Data for this task:

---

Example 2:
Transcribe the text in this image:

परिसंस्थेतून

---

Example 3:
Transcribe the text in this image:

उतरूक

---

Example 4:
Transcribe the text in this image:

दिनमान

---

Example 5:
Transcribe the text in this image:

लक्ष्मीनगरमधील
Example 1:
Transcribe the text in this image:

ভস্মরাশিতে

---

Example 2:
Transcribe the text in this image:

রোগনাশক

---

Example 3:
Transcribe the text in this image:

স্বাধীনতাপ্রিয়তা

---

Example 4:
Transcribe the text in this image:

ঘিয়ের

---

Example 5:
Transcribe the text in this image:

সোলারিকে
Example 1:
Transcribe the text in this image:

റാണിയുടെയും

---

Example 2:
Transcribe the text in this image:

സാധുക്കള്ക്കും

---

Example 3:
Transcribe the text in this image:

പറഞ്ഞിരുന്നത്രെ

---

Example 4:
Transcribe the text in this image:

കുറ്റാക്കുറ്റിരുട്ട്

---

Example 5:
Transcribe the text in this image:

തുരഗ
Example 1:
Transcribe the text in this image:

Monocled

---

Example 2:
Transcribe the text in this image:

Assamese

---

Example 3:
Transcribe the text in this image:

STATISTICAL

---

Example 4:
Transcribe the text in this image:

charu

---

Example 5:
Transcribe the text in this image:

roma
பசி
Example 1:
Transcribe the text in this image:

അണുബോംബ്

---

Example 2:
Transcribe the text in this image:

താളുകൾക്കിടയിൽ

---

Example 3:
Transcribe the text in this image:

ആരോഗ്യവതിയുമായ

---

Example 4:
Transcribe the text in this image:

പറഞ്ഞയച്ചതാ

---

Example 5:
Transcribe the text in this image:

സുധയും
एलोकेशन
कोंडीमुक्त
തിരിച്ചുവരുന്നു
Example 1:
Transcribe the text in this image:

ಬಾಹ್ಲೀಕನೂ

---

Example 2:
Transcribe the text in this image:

What to produce: Every line in the records has to be written out again exactly.

Reply to the exercise:
---

Example 2:
Transcribe the text in this image:

परिसंस्थेतून

---

Example 3:
Transcribe the text in this image:

उतरूक

---

Example 4:
Transcribe the text in this image:

दिनमान

---

Example 5:
Transcribe the text in this image:

लक्ष्मीनगरमधील
Example 1:
Transcribe the text in this image:

ভস্মরাশিতে

---

Example 2:
Transcribe the text in this image:

রোগনাশক

---

Example 3:
Transcribe the text in this image:

স্বাধীনতাপ্রিয়তা

---

Example 4:
Transcribe the text in this image:

ঘিয়ের

---

Example 5:
Transcribe the text in this image:

সোলারিকে
Example 1:
Transcribe the text in this image:

റാണിയുടെയും

---

Example 2:
Transcribe the text in this image:

സാധുക്കള്ക്കും

---

Example 3:
Transcribe the text in this image:

പറഞ്ഞിരുന്നത്രെ

---

Example 4:
Transcribe the text in this image:

കുറ്റാക്കുറ്റിരുട്ട്

---

Example 5:
Transcribe the text in this image:

തുരഗ
Example 1:
Transcribe the text in this image:

Monocled

---

Example 2:
Transcribe the text in this image:

Assamese

---

Example 3:
Transcribe the text in this image:

STATISTICAL

---

Example 4:
Transcribe the text in this image:

charu

---

Example 5:
Transcribe the text in this image:

roma
பசி
Example 1:
Transcribe the text in this image:

അണുബോംബ്

---

Example 2:
Transcribe the text in this image:

താളുകൾക്കിടയിൽ

---

Example 3:
Transcribe the text in this image:

ആരോഗ്യവതിയുമായ

---

Example 4:
Transcribe the text in this image:

പറഞ്ഞയച്ചതാ

---

Example 5:
Transcribe the text in this image:

സുധയും
एलोकेशन
कोंडीमुक्त
തിരിച്ചുവരുന്നു
Example 1:
Transcribe the text in this image:

ಬಾಹ್ಲೀಕನೂ

---

Example 2:
Transcribe the text in this image:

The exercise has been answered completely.